Here's the bug.
Let's use this example:
% printf '%s' 'a' | grep -o 'b*'
The code from earlier:
/*
* rdar://problem/86536080 - if our first match
* was 0-length, we wouldn't progress past that
* point. Incrementing nst here ensures that if
* no other pattern matches, we'll restart the
* search at one past the 0-length match and
* either make progress or end the search.
*/
if (pmatch.rm_so == pmatch.rm_eo) {
if (MB_CUR_MAX > 1) {
wchar_t wc;
int advance;
advance = mbtowc(&wc,
&pc->ln.dat[nst],
MB_CUR_MAX);
assert(advance > 0);
nst += advance;
} else {
nst++;
}
}
Here's the problem: pc->ln.dat is the string for the current line. nst is an offset into that string. Note that this code is enclosed in a loop. The first time around that loop, pc->ln.dat is "a", and nst is 0. Thus &pc->ln.dat[nst] is effectively "a". mbtowc returns 1 as we would expect.
The loop iterates, and now pc->ln.dat is still "a", but nst is 1, so &pc->ln.dat[nst] is "" (the empty string). When mbtowc is given a pointer to a null char (as we have here), it returns 0. Given that, the assertion now fails.
The problem can be state in one of two ways:
The loop should have exited early after the first iteration (or at least changed the local match state so that we don't arrive at the aforementioned code block), or
The code block should be amended so that we neither try to read at nor past the terminating null char.
For option 2, something like this -- as I have tested by compiling Apple's grep from source -- would suffice:
diff --git a/grep/util.c b/grep/util.c
index f362f97..ab3aec1 100644
--- a/grep/util.c
+++ b/grep/util.c
@@ -691,7 +691,7 @@ procline(struct parsec *pc)
#ifdef __APPLE__
/* rdar://problem/86536080 */
if (pmatch.rm_so == pmatch.rm_eo) {
- if (MB_CUR_MAX > 1) {
+ if (MB_CUR_MAX > 1 && nst < pc->ln.len) {
wchar_t wc;
int advance;
@@ -721,7 +721,7 @@ procline(struct parsec *pc)
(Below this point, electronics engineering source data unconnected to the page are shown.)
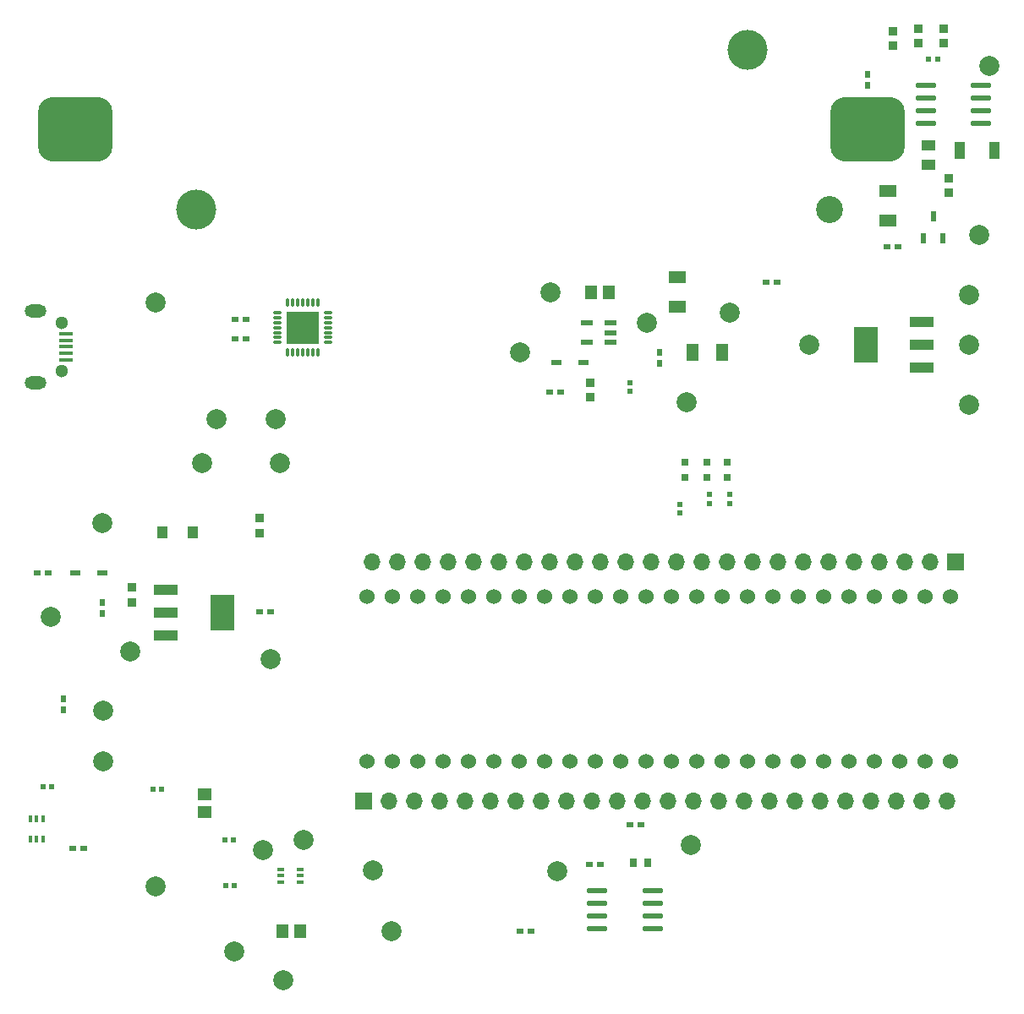
<source format=gts>
%TF.GenerationSoftware,KiCad,Pcbnew,(7.0.0)*%
%TF.CreationDate,2023-04-13T21:40:42+02:00*%
%TF.ProjectId,SCHEMATICS,53434845-4d41-4544-9943-532e6b696361,rev?*%
%TF.SameCoordinates,Original*%
%TF.FileFunction,Soldermask,Top*%
%TF.FilePolarity,Negative*%
%FSLAX46Y46*%
G04 Gerber Fmt 4.6, Leading zero omitted, Abs format (unit mm)*
G04 Created by KiCad (PCBNEW (7.0.0)) date 2023-04-13 21:40:42*
%MOMM*%
%LPD*%
G01*
G04 APERTURE LIST*
G04 Aperture macros list*
%AMRoundRect*
0 Rectangle with rounded corners*
0 $1 Rounding radius*
0 $2 $3 $4 $5 $6 $7 $8 $9 X,Y pos of 4 corners*
0 Add a 4 corners polygon primitive as box body*
4,1,4,$2,$3,$4,$5,$6,$7,$8,$9,$2,$3,0*
0 Add four circle primitives for the rounded corners*
1,1,$1+$1,$2,$3*
1,1,$1+$1,$4,$5*
1,1,$1+$1,$6,$7*
1,1,$1+$1,$8,$9*
0 Add four rect primitives between the rounded corners*
20,1,$1+$1,$2,$3,$4,$5,0*
20,1,$1+$1,$4,$5,$6,$7,0*
20,1,$1+$1,$6,$7,$8,$9,0*
20,1,$1+$1,$8,$9,$2,$3,0*%
G04 Aperture macros list end*
%ADD10R,0.540005X0.565659*%
%ADD11R,0.700000X0.600000*%
%ADD12C,2.000000*%
%ADD13R,1.450000X1.150000*%
%ADD14C,1.524000*%
%ADD15R,1.207518X1.701016*%
%ADD16R,0.600000X0.700000*%
%ADD17R,1.400000X0.400000*%
%ADD18C,1.300000*%
%ADD19O,2.200000X1.300000*%
%ADD20R,0.565659X0.540005*%
%ADD21R,0.350013X0.780010*%
%ADD22R,1.100000X1.700000*%
%ADD23R,0.864008X0.806477*%
%ADD24R,1.000000X0.600000*%
%ADD25R,0.970000X0.920000*%
%ADD26R,1.156998X0.489992*%
%ADD27R,1.175006X0.489992*%
%ADD28R,1.000000X1.200000*%
%ADD29R,0.532004X1.070003*%
%ADD30R,2.470003X0.980010*%
%ADD31R,2.470003X3.600000*%
%ADD32R,0.800000X0.800000*%
%ADD33R,0.800000X0.900000*%
%ADD34R,1.377013X1.132537*%
%ADD35R,1.701016X1.207518*%
%ADD36O,2.045009X0.588011*%
%ADD37R,1.150000X1.450000*%
%ADD38R,1.700000X1.700000*%
%ADD39O,1.700000X1.700000*%
%ADD40C,4.000000*%
%ADD41C,2.700000*%
%ADD42RoundRect,1.625000X-2.125000X-1.625000X2.125000X-1.625000X2.125000X1.625000X-2.125000X1.625000X0*%
%ADD43O,0.900000X0.280010*%
%ADD44O,0.280010X0.900000*%
%ADD45R,3.200000X3.200000*%
%ADD46R,0.780010X0.350013*%
G04 APERTURE END LIST*
D10*
%TO.C,R29*%
X156999999Y-97865633D03*
X156999999Y-96999999D03*
%TD*%
%TO.C,R27*%
X159999999Y-96865633D03*
X159999999Y-95999999D03*
%TD*%
%TO.C,R25*%
X161999999Y-95999999D03*
X161999999Y-96865633D03*
%TD*%
D11*
%TO.C,R33*%
X147978915Y-133068503D03*
X149078915Y-133068503D03*
%TD*%
D12*
%TO.C,TP8*%
X116969711Y-92799975D03*
%TD*%
%TO.C,TP24*%
X104499111Y-76750000D03*
%TD*%
D13*
%TO.C,C4*%
X109409999Y-127829999D03*
X109409999Y-126029999D03*
%TD*%
D12*
%TO.C,TP36*%
X126306274Y-133612033D03*
%TD*%
%TO.C,TP4*%
X153726500Y-78753538D03*
%TD*%
D11*
%TO.C,R28*%
X112477999Y-78422253D03*
X113577999Y-78422253D03*
%TD*%
D14*
%TO.C,U8*%
X184126500Y-106193500D03*
X181586500Y-106193500D03*
X179046500Y-106193500D03*
X176506500Y-106193500D03*
X173966500Y-106193500D03*
X171426500Y-106193500D03*
X168886500Y-106193500D03*
X166346500Y-106193500D03*
X163806500Y-106193500D03*
X161266500Y-106193500D03*
X158726500Y-106193500D03*
X156186500Y-106193500D03*
X153646500Y-106193500D03*
X151106500Y-106193500D03*
X148566500Y-106193500D03*
X146026500Y-106193500D03*
X143486500Y-106193500D03*
X140946500Y-106193500D03*
X138406500Y-106193500D03*
X135866500Y-106193500D03*
X133326500Y-106193500D03*
X130786500Y-106193500D03*
X128246500Y-106193500D03*
X125706500Y-106193500D03*
X125706500Y-122703500D03*
X128246500Y-122703500D03*
X130786500Y-122703500D03*
X133326500Y-122703500D03*
X135866500Y-122703500D03*
X138406500Y-122703500D03*
X140946500Y-122703500D03*
X143486500Y-122703500D03*
X146026500Y-122703500D03*
X148566500Y-122703500D03*
X151106500Y-122703500D03*
X153646500Y-122703500D03*
X156186500Y-122703500D03*
X158726500Y-122703500D03*
X161266500Y-122703500D03*
X163806500Y-122703500D03*
X166346500Y-122703500D03*
X168886500Y-122703500D03*
X171426500Y-122703500D03*
X173966500Y-122703500D03*
X176506500Y-122703500D03*
X179046500Y-122703500D03*
X181586500Y-122703500D03*
X184126500Y-122703500D03*
%TD*%
D12*
%TO.C,TP3*%
X144033840Y-75753538D03*
%TD*%
%TO.C,TP31*%
X187000000Y-70000000D03*
%TD*%
D15*
%TO.C,R22*%
X158247708Y-81703499D03*
X161205290Y-81703499D03*
%TD*%
D11*
%TO.C,R24*%
X165626499Y-74703499D03*
X166726499Y-74703499D03*
%TD*%
D16*
%TO.C,R17*%
X95249999Y-117569999D03*
X95249999Y-116469999D03*
%TD*%
D17*
%TO.C,MicroXNJ1*%
X95521335Y-79874967D03*
X95521335Y-80524955D03*
X95521335Y-81174942D03*
X95521335Y-81824929D03*
X95521335Y-82474917D03*
D18*
X95148717Y-83599886D03*
D19*
X92478663Y-84774891D03*
X92478663Y-77574993D03*
D18*
X95148717Y-78750000D03*
%TD*%
D20*
%TO.C,R40*%
X182804816Y-52323999D03*
X181939182Y-52323999D03*
%TD*%
D21*
%TO.C,U3*%
X93249999Y-128490015D03*
X92600012Y-128490015D03*
X91950025Y-128490015D03*
X91950025Y-130469999D03*
X92600012Y-130469999D03*
X93249999Y-130469999D03*
%TD*%
D12*
%TO.C,TP16*%
X117306274Y-144612033D03*
%TD*%
D11*
%TO.C,R14*%
X177715999Y-71119999D03*
X178815999Y-71119999D03*
%TD*%
%TO.C,R5*%
X92649999Y-103799974D03*
X93749999Y-103799974D03*
%TD*%
D16*
%TO.C,R15*%
X175767999Y-54947999D03*
X175767999Y-53847999D03*
%TD*%
D12*
%TO.C,TP20*%
X162033840Y-77753538D03*
%TD*%
D22*
%TO.C,D3*%
X188467999Y-61467999D03*
X185067949Y-61467999D03*
%TD*%
D23*
%TO.C,R9*%
X178307999Y-49538633D03*
X178307999Y-51045365D03*
%TD*%
D10*
%TO.C,R3*%
X152033839Y-85619171D03*
X152033839Y-84753537D03*
%TD*%
D12*
%TO.C,TP5*%
X94000000Y-108250000D03*
%TD*%
%TO.C,TP29*%
X186000000Y-76000000D03*
%TD*%
%TO.C,TP17*%
X115306274Y-131612033D03*
%TD*%
D20*
%TO.C,R21*%
X111481190Y-130632007D03*
X112346824Y-130632007D03*
%TD*%
D12*
%TO.C,TP28*%
X186000000Y-81000000D03*
%TD*%
D24*
%TO.C,D4*%
X96469799Y-103799974D03*
X99169799Y-103799974D03*
%TD*%
D25*
%TO.C,C3*%
X114969710Y-98299974D03*
X114969710Y-99849974D03*
%TD*%
D12*
%TO.C,TP14*%
X99250000Y-117670000D03*
%TD*%
D11*
%TO.C,R7*%
X114949999Y-107749999D03*
X116049999Y-107749999D03*
%TD*%
D23*
%TO.C,R2*%
X148033839Y-84753537D03*
X148033839Y-86260269D03*
%TD*%
D26*
%TO.C,TP4054-42-SOT25R1*%
X150033839Y-80703499D03*
X150033839Y-79753537D03*
X150033839Y-78803575D03*
D27*
X147726499Y-78803575D03*
X147726499Y-80703499D03*
%TD*%
D12*
%TO.C,TP6*%
X109169800Y-92799975D03*
%TD*%
D11*
%TO.C,R26*%
X112477999Y-80422253D03*
X113577999Y-80422253D03*
%TD*%
D20*
%TO.C,R20*%
X111556373Y-135204007D03*
X112422007Y-135204007D03*
%TD*%
D28*
%TO.C,D2*%
X105169799Y-99799974D03*
X108269621Y-99799974D03*
%TD*%
D12*
%TO.C,TP21*%
X157726500Y-86703500D03*
%TD*%
%TO.C,TP12*%
X186000000Y-87000000D03*
%TD*%
D11*
%TO.C,R32*%
X153078915Y-129068503D03*
X151978915Y-129068503D03*
%TD*%
D29*
%TO.C,Q1*%
X181422037Y-70342002D03*
X183321960Y-70342002D03*
X182371999Y-68071999D03*
%TD*%
D11*
%TO.C,R1*%
X145033839Y-85753537D03*
X143933839Y-85753537D03*
%TD*%
%TO.C,R34*%
X140988915Y-139768503D03*
X142088915Y-139768503D03*
%TD*%
D12*
%TO.C,TP22*%
X116578000Y-88422254D03*
%TD*%
D30*
%TO.C,REF2*%
X181264700Y-83282188D03*
X181264700Y-80982213D03*
X181264700Y-78682238D03*
D31*
X175594900Y-80982213D03*
%TD*%
D12*
%TO.C,TP30*%
X188000000Y-53000000D03*
%TD*%
D16*
%TO.C,R4*%
X154999999Y-81753537D03*
X154999999Y-82853537D03*
%TD*%
D12*
%TO.C,TP10*%
X99169800Y-98799975D03*
%TD*%
D32*
%TO.C,D6*%
X161726499Y-92703499D03*
X161733357Y-94302433D03*
%TD*%
D12*
%TO.C,TP27*%
X144726500Y-133703500D03*
%TD*%
D33*
%TO.C,C6*%
X152378890Y-132848528D03*
X153778940Y-132848528D03*
%TD*%
D11*
%TO.C,R16*%
X97349999Y-131469999D03*
X96249999Y-131469999D03*
%TD*%
D20*
%TO.C,R18*%
X105115633Y-125469999D03*
X104249999Y-125469999D03*
%TD*%
D34*
%TO.C,R13*%
X181863999Y-60975999D03*
X181863999Y-62975999D03*
%TD*%
D12*
%TO.C,TP23*%
X110578000Y-88422254D03*
%TD*%
D35*
%TO.C,R12*%
X177799999Y-68489581D03*
X177799999Y-65531999D03*
%TD*%
D12*
%TO.C,TP15*%
X99250000Y-122750000D03*
%TD*%
%TO.C,TP18*%
X128170008Y-139776008D03*
%TD*%
D30*
%TO.C,REF1*%
X105499999Y-105499999D03*
X105499999Y-107799974D03*
X105499999Y-110099949D03*
D31*
X111169799Y-107799974D03*
%TD*%
D35*
%TO.C,R23*%
X156726499Y-74224708D03*
X156726499Y-77182290D03*
%TD*%
D12*
%TO.C,TP19*%
X104500000Y-135250000D03*
%TD*%
D23*
%TO.C,R8*%
X183387999Y-49275999D03*
X183387999Y-50782731D03*
%TD*%
D24*
%TO.C,D1*%
X144683839Y-82753537D03*
X147383839Y-82753537D03*
%TD*%
D12*
%TO.C,TP9*%
X141033840Y-81753538D03*
%TD*%
%TO.C,TP1*%
X112422008Y-141808008D03*
%TD*%
%TO.C,TP7*%
X102000000Y-111750000D03*
%TD*%
D36*
%TO.C,U1*%
X187176415Y-58801003D03*
X187176415Y-57531000D03*
X187176415Y-56260998D03*
X187176415Y-54990995D03*
X181631583Y-54990995D03*
X181631583Y-56260998D03*
X181631583Y-57531000D03*
X181631583Y-58801003D03*
%TD*%
D25*
%TO.C,C2*%
X102169799Y-105249974D03*
X102169799Y-106799974D03*
%TD*%
D12*
%TO.C,TP13*%
X116000000Y-112500000D03*
%TD*%
D23*
%TO.C,R11*%
X183895999Y-64270633D03*
X183895999Y-65777365D03*
%TD*%
D37*
%TO.C,C1*%
X148133839Y-75753537D03*
X149933839Y-75753537D03*
%TD*%
D20*
%TO.C,R19*%
X94115633Y-125289999D03*
X93249999Y-125289999D03*
%TD*%
D12*
%TO.C,TP2*%
X119306274Y-130612033D03*
%TD*%
D16*
%TO.C,R6*%
X99169799Y-106799974D03*
X99169799Y-107899974D03*
%TD*%
D12*
%TO.C,TP26*%
X158078916Y-131068504D03*
%TD*%
D37*
%TO.C,C5*%
X117226007Y-139776007D03*
X119026007Y-139776007D03*
%TD*%
D12*
%TO.C,TP11*%
X170000000Y-81000000D03*
%TD*%
D38*
%TO.C,J2*%
X125306499Y-126703499D03*
D39*
X127846499Y-126703499D03*
X130386499Y-126703499D03*
X132926499Y-126703499D03*
X135466499Y-126703499D03*
X138006499Y-126703499D03*
X140546499Y-126703499D03*
X143086499Y-126703499D03*
X145626499Y-126703499D03*
X148166499Y-126703499D03*
X150706499Y-126703499D03*
X153246499Y-126703499D03*
X155786499Y-126703499D03*
X158326499Y-126703499D03*
X160866499Y-126703499D03*
X163406499Y-126703499D03*
X165946499Y-126703499D03*
X168486499Y-126703499D03*
X171026499Y-126703499D03*
X173566499Y-126703499D03*
X176106499Y-126703499D03*
X178646499Y-126703499D03*
X181186499Y-126703499D03*
X183726499Y-126703499D03*
%TD*%
D40*
%TO.C,U9*%
X108544000Y-67419000D03*
X163744000Y-51419000D03*
D41*
X171964000Y-67419000D03*
D42*
X175794000Y-59419000D03*
X96494000Y-59419000D03*
%TD*%
D32*
%TO.C,D8*%
X157515641Y-92703499D03*
X157522499Y-94302433D03*
%TD*%
D43*
%TO.C,IC1*%
X116749999Y-77748729D03*
X116749999Y-78249110D03*
X116749999Y-78749491D03*
X116749999Y-79249872D03*
X116749999Y-79750253D03*
X116749999Y-80250634D03*
X116749999Y-80751015D03*
D44*
X117748729Y-81749999D03*
X118249110Y-81749999D03*
X118749491Y-81749999D03*
X119249872Y-81749999D03*
X119750253Y-81749999D03*
X120250634Y-81749999D03*
X120751015Y-81749999D03*
D43*
X121749999Y-80751015D03*
X121749999Y-80250634D03*
X121749999Y-79750253D03*
X121749999Y-79249872D03*
X121749999Y-78749491D03*
X121749999Y-78249110D03*
X121749999Y-77748729D03*
D44*
X120751015Y-76749999D03*
X120250634Y-76749999D03*
X119750253Y-76749999D03*
X119249872Y-76749999D03*
X118749491Y-76749999D03*
X118249110Y-76749999D03*
X117748729Y-76749999D03*
D45*
X119249872Y-79249872D03*
%TD*%
D38*
%TO.C,J1*%
X184586499Y-102703499D03*
D39*
X182046499Y-102703499D03*
X179506499Y-102703499D03*
X176966499Y-102703499D03*
X174426499Y-102703499D03*
X171886499Y-102703499D03*
X169346499Y-102703499D03*
X166806499Y-102703499D03*
X164266499Y-102703499D03*
X161726499Y-102703499D03*
X159186499Y-102703499D03*
X156646499Y-102703499D03*
X154106499Y-102703499D03*
X151566499Y-102703499D03*
X149026499Y-102703499D03*
X146486499Y-102703499D03*
X143946499Y-102703499D03*
X141406499Y-102703499D03*
X138866499Y-102703499D03*
X136326499Y-102703499D03*
X133786499Y-102703499D03*
X131246499Y-102703499D03*
X128706499Y-102703499D03*
X126166499Y-102703499D03*
%TD*%
D23*
%TO.C,R10*%
X180847999Y-50782731D03*
X180847999Y-49275999D03*
%TD*%
D32*
%TO.C,D7*%
X159726499Y-92703499D03*
X159733357Y-94302433D03*
%TD*%
D46*
%TO.C,U5*%
X118999999Y-134837994D03*
X118999999Y-134188007D03*
X118999999Y-133538020D03*
X117020015Y-133538020D03*
X117020015Y-134188007D03*
X117020015Y-134837994D03*
%TD*%
D36*
%TO.C,U6*%
X154271331Y-139513507D03*
X154271331Y-138243504D03*
X154271331Y-136973502D03*
X154271331Y-135703499D03*
X148726499Y-135703499D03*
X148726499Y-136973502D03*
X148726499Y-138243504D03*
X148726499Y-139513507D03*
%TD*%
M02*

</source>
* either make progress or end the search.
*/
if (pmatch.rm_so == pmatch.rm_eo) {
- if (MB_CUR_MAX > 1) {
+ if (MB_CUR_MAX > 1 && nst < pc->ln.len) {
wchar_t wc;
int advance;
To restate the problem: the latest grep on macOS indexes into the current string out of bounds, and the only reason the error isn't more catastrophic is because grep terminates the current line buffer with an additional null character (which is not part of the original input file), which just so happens to tickle an assert that checks how many bytes wide the current character (which is outside of the string!) is.